**Dataset:**
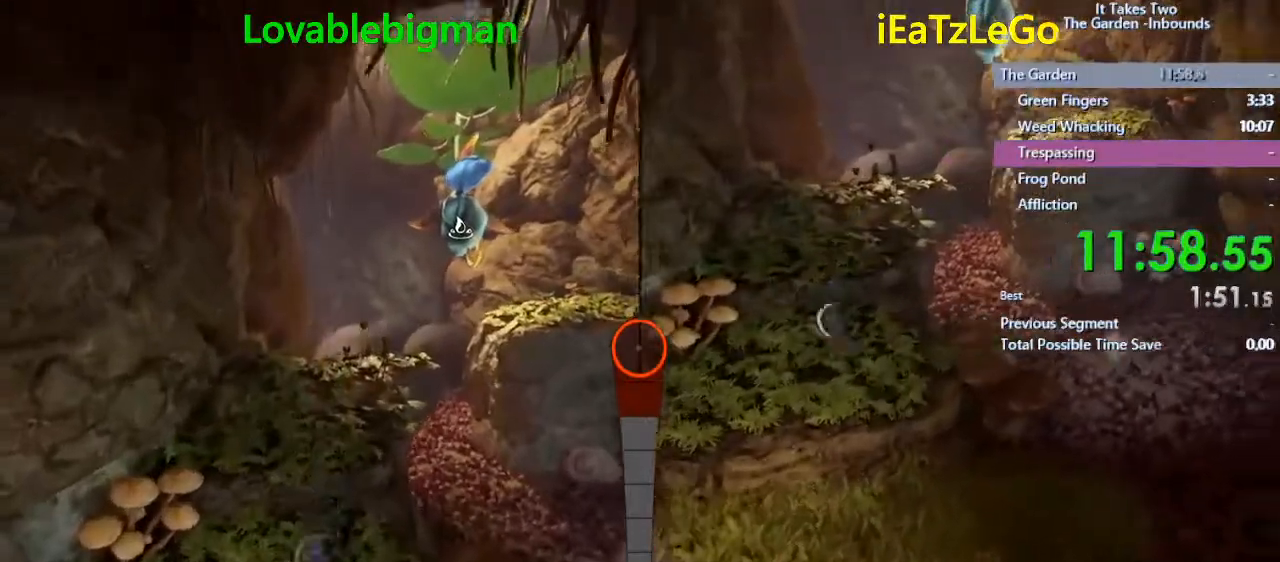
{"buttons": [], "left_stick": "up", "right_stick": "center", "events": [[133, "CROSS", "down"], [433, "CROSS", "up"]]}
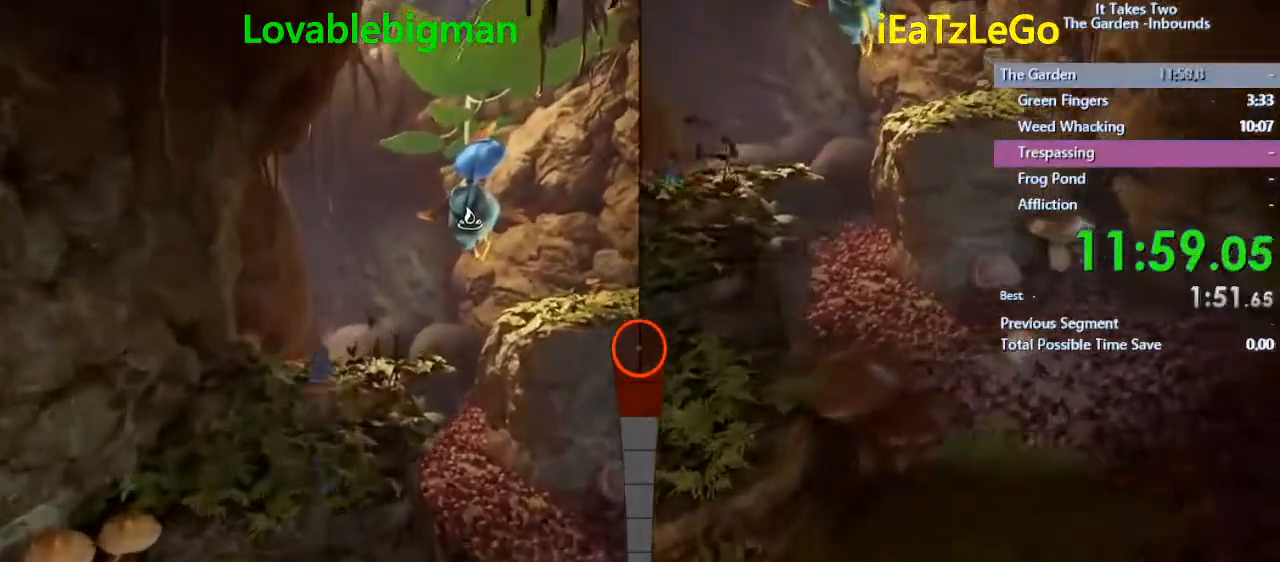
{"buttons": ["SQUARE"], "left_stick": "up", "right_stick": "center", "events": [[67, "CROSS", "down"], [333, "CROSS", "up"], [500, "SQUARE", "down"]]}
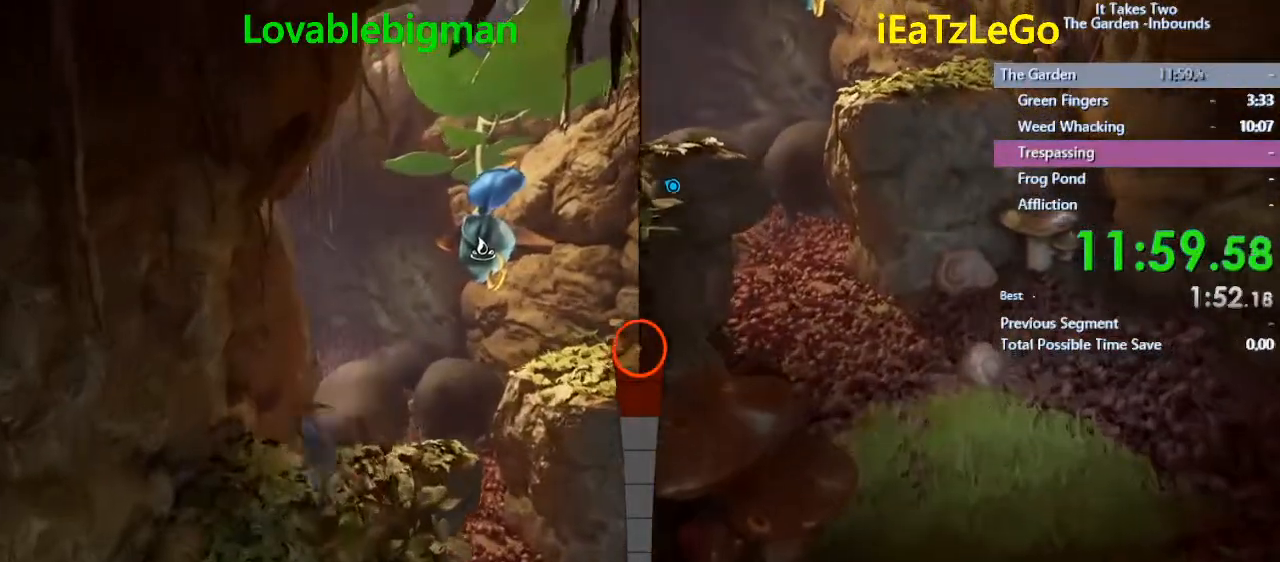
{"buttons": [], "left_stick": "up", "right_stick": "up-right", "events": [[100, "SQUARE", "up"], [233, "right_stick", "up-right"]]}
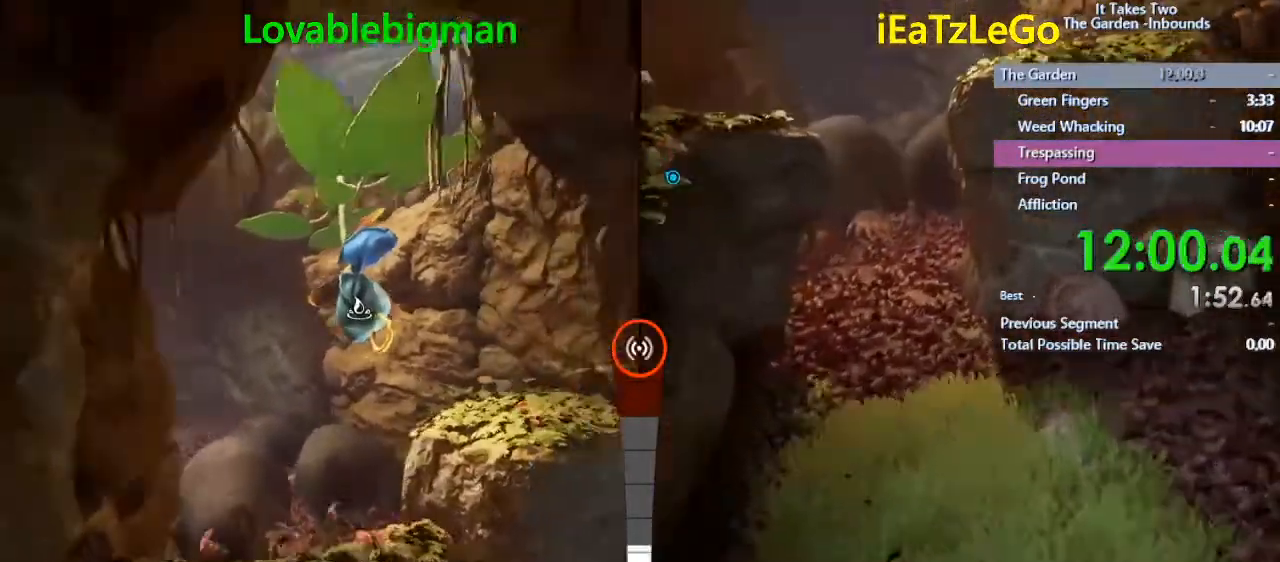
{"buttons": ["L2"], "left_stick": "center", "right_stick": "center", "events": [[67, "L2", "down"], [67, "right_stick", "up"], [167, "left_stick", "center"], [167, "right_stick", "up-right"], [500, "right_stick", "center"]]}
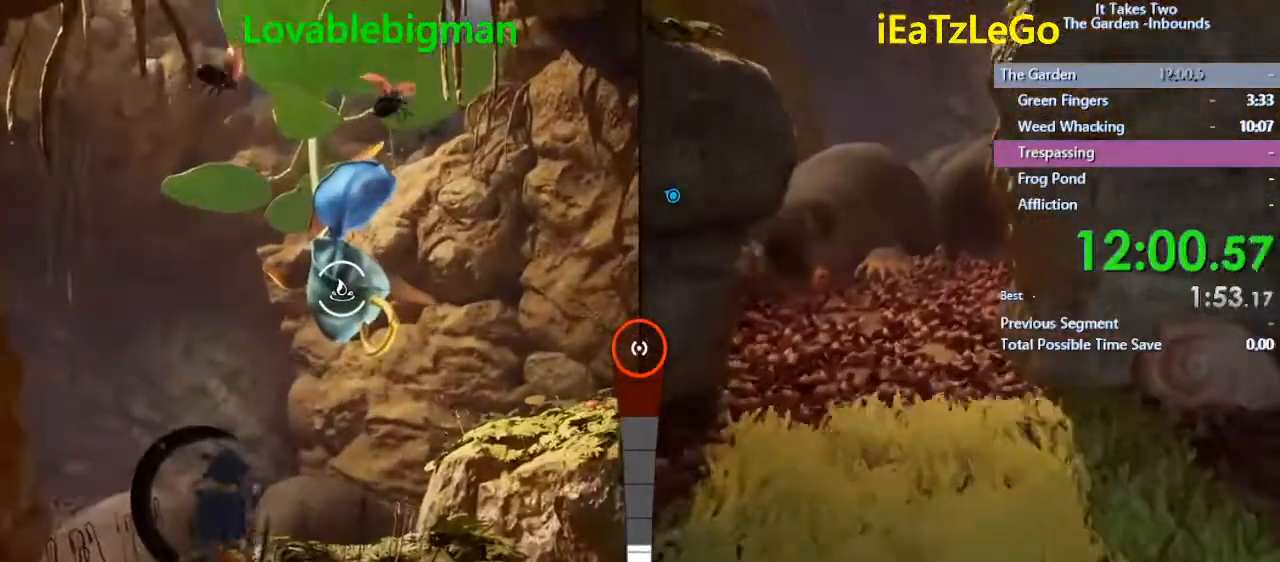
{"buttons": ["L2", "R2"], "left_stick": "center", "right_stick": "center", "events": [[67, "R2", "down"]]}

--

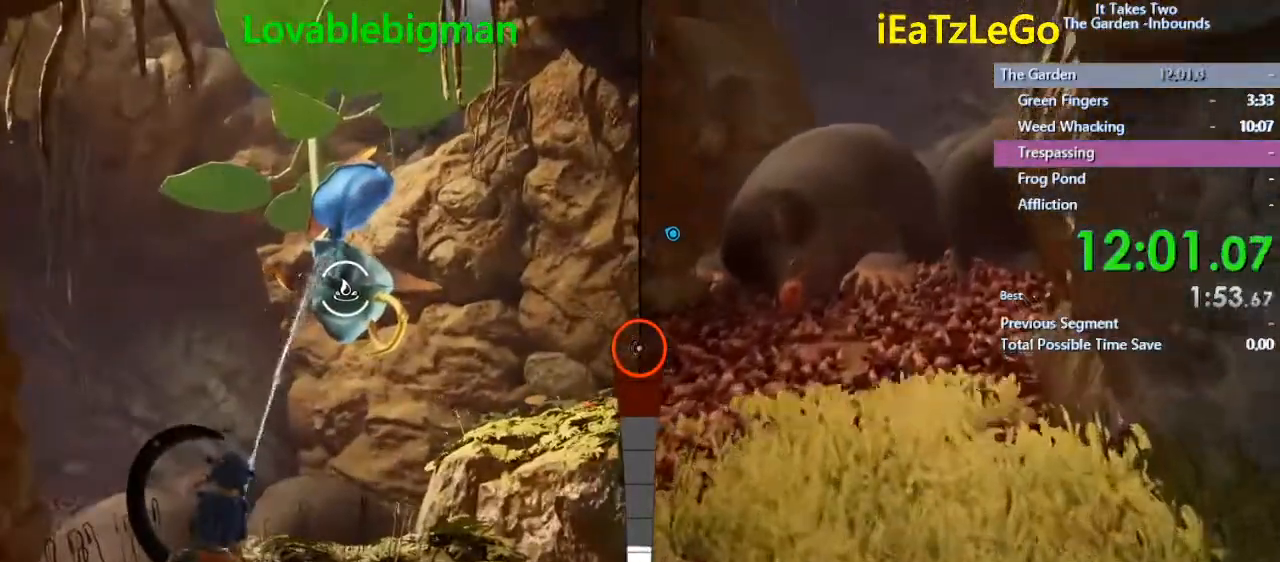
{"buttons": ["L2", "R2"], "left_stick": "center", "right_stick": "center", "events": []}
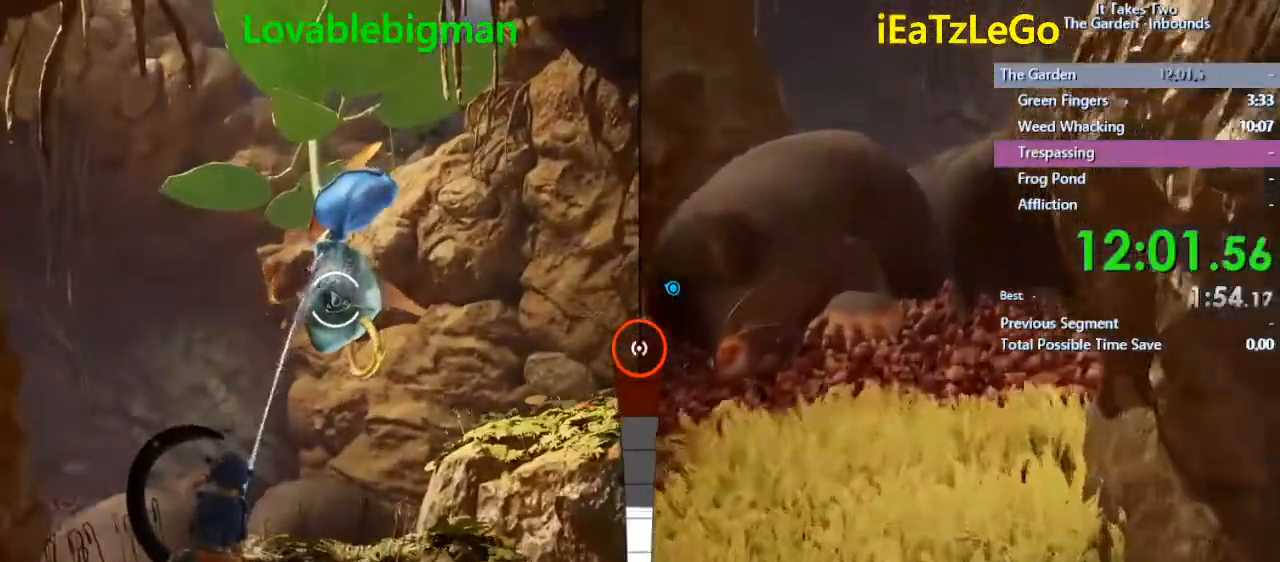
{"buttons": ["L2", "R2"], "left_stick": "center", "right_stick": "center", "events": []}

**Work instructions:** Search the material above for "CROSS". Pull out each line where it shows up.

**Response area:**
{"buttons": [], "left_stick": "up", "right_stick": "center", "events": [[133, "CROSS", "down"], [433, "CROSS", "up"]]}
{"buttons": ["SQUARE"], "left_stick": "up", "right_stick": "center", "events": [[67, "CROSS", "down"], [333, "CROSS", "up"], [500, "SQUARE", "down"]]}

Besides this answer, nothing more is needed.